I tend to harbor quite a few fears. I’m afraid of water. I’m definitely afraid of heights, and I’m afraid of large crowds and different animals and everything else you could probably imagine. I am pretty much an indoor cat. I really enjoy safe spaces, quiet spaces, and that feeling of tranquility that comes when you’re just alone with your thoughts, but I really admire, I really respect people who show courage and show bravery especially in the face of huge challenges and adversity. So when it comes to this issue of courage and bravery, I’m not so familiar, but I’m familiar through others' experiences. When I see others facing these challenges, I respect that and I really admire that. I really want to emulate those characteristics.
I am lucky because I’ve gotten to work with a lot of people who are refugees, who have left their home countries for one reason or another, usually under threat of violence, and who have relocated to another country. I always find refugees to be some of the bravest and most courageous people that I’ve ever met in my life and often they don’t even realize it. They don’t even quite comprehend or they haven’t even processed the fearlessness and the bravery that they’ve shown in their transition to another country as a refugee.

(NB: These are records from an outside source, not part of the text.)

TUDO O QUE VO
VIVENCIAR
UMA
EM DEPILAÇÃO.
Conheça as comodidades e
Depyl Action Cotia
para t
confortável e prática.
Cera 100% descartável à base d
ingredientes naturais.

I think a lot about what it takes to overcome the challenges that many of us face. I think about what it takes to face adversity and to find ways of getting through it, through those experiences. One of my favorite stories comes from a dear friend and colleague. Her mother talks about her experience as a refugee leaving her country at a very very young age. It wasn’t something she planned. It was something her parents planned for her, and they just let her go to another country, to move to a refugee camp, and then to relocate to Norway. I find this utterly profound because as a child, having to leave your country, leave your home, and having to set out and craft a life of your own, in my mind, that’s terrifying. You couldn’t get further outside of your comfort zone. But in her mind, when I’ve spoken to her about it, it often just comes down to this issue of “we had no other choice”. She talks about it as having to take her siblings, her brothers and sisters, and just get on a boat and leave, and the circumstances she found herself in, after that decision, were absolutely horrifying. But her perspective is so much different than mine because I look at her and I think how afraid I would be but she thought of it as just a necessity. She didn’t have a choice to be afraid. She could only accept the moment that she was in and find ways of working through everyday life until she was able to come to a place of safety and security.
So I think about fear in my life and most of the fear that I experienced is really kind of self-induced. I am afraid of going out on the water, but my wife still wants me to go out with her on the water because she loves taking boats out to see whales and to see the different animals out in the water. But for me, that’s a scary experience but it’s self-induced. I choose to do that. I choose to have that experience.
Many of us who have to show bravery and courage do so not out of choice but out of necessity. We have to show courage. We have to show bravery. So this is my experience of how courage and fearlessness and bravery operate in daily life. I know I’ve said fearlessness a couple of times but really, there’s no such thing as fearlessness. Even the bravest and most courageous of people experience fear. That’s part of what it is to be brave and what it is to be courageous. It is moving through fear. Feeling it, experiencing it, then following the necessity of your experience.
I hope as you face fears in your life, whether it’s chosen or not, that you can find that self-determination, that will move through those fears, and look at it not as a choice, but just as a necessity. And hopefully, you can find some solace and some comfort in the fact.